A good pitch is like a film negative of a good story – the same gestalt but also the exact opposite, while at the same time integral to the latter’s development. It will have much of the same structure and language, come from the opposite side of the media aisle and will germinate something much more fleshed out.
With a former journalist’s eye, let me explain how to pitch with your journalist cap on.
You’re a Journalist, Sort of
When I freelanced as a journalist, it was pitch or perish. Publish and you can pay the rent. I had to craft a succinct sales pitch explaining why my idea was newsworthy and right for the specific publication and its audience, how I would go about writing the story and accessing sources, and why they should pay me – of all people – to do the job.

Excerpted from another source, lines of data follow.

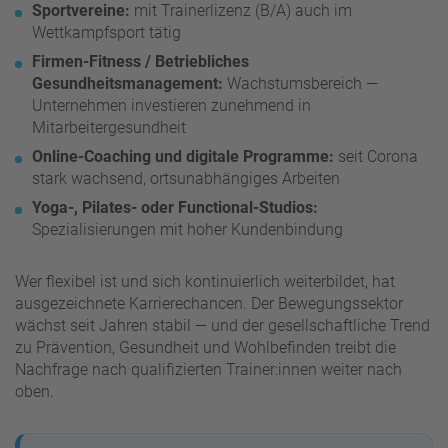
Sportvereine:
mit Trainerlizenz (B/A) auch im
Wettkampfsport tätig
Firmen-Fitness / Betriebliches
Gesundheitsmanagement:
Wachstumsbereich —
Unternehmen investieren zunehmend in
Mitarbeitergesundheit
Online-Coaching und digitale Programme:
seit Corona
stark wachsend, ortsunabhängiges Arbeiten
Yoga-, Pilates- oder Functional-Studios:
Spezialisierungen mit hoher Kundenbindung
Wer flexibel ist und sich kontinuierlich weiterbildet, hat
ausgezeichnete Karrierechancen. Der Bewegungssektor
wächst seit Jahren stabil — und der gesellschaftliche Trend
zu Prävention, Gesundheit und Wohlbefinden treibt die
Nachfrage nach qualifizierten Trainer:innen weiter nach
oben.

When writing a pitch, I think it’s helpful to imagine you’re in the newsroom convincing your editor to commission the story. What’s the hook? Why is the story right for this publication or journalist? Why would their audience want to read the story? Who can you offer for interviews and expert opinion?
Avoid the Blur
Emails become abstract art if you look at enough of them. Words lose meaning, and sterile font bleeds into a swirl of black nothingness. Well, maybe it’s not that trippy, but keep in mind your email recipient has been staring at a fluorescent light in a pallid office space for hours upon hours with the limitations of human eyesight.

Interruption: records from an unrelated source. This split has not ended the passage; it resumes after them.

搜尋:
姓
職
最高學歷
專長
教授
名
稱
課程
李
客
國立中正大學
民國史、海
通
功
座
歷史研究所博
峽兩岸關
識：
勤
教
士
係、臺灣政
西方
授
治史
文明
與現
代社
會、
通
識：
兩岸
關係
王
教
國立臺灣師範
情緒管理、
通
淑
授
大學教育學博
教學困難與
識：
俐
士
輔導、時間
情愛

That’s why you need to make your pitch pithy, urgent, and easy to read.
Before you can even make the case for “why write this story” you need to make your “why read this email” case. Get to the point right off the bat. As any good journalist will tell you, don’t bury the lead. The first thing your recipient will see is the subject line. A good subject line will let the reader know what the pitch is about while teasing the recipient with exciting information to come in the body.
The journalist’s eye will go from the subject line to the first sentence to, hopefully, the rest of the pitch. Guide them. Don’t dilute the pitch with copy-and-paste press release jargon. Signpost the most salient things and people – and don’t be afraid to utilize bold, italics, and underline to make it clear what you’re focused on.

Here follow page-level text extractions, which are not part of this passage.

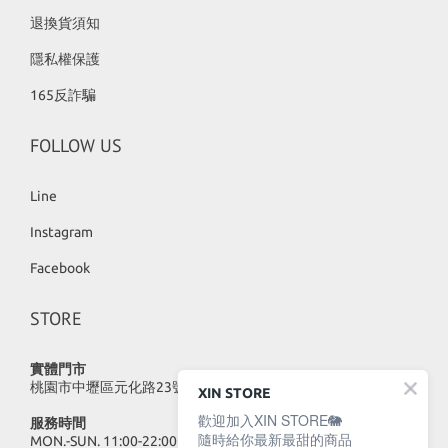
退換貨須知
隱私權保護
165反詐騙
FOLLOW US
Line
Instagram
Facebook
STORE
實體門市
桃園市中壢區元化路23號
XIN STORE
歡迎加入XIN STORE🐘
服務時間
隨時給你最新最甜的商品
MON.-SUN. 11:00-22:00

If you don’t immediately engage and guide your reader, that email will just blur into the rest of them.
Find the Right Pitches
When I was in the newsroom, I would get great pitches that still got the boot. Why? They weren’t right for me. Not my beat. Or not even the right publication.
Check if the journalist has written about related topics before targeting them. If I believed the pitch would be right for a colleague, I would forward it along, but plenty of journalists would not. Don’t rely on the middleman.
Another tip that will take you far in life in general: A bit of flattery goes a long way. Acknowledge a previous article a journalist has written and demonstrate that you’ve actually read it. And like a nice little bow on this gift you’ve given the journalist, tie it together with a brief statement explaining why your pitch is relevant to the journalist’s background. I, for one, always appreciated that approach.
Don’t let your pitch get stuck in email limbo. Think like a journalist and pitch like a PR specialist!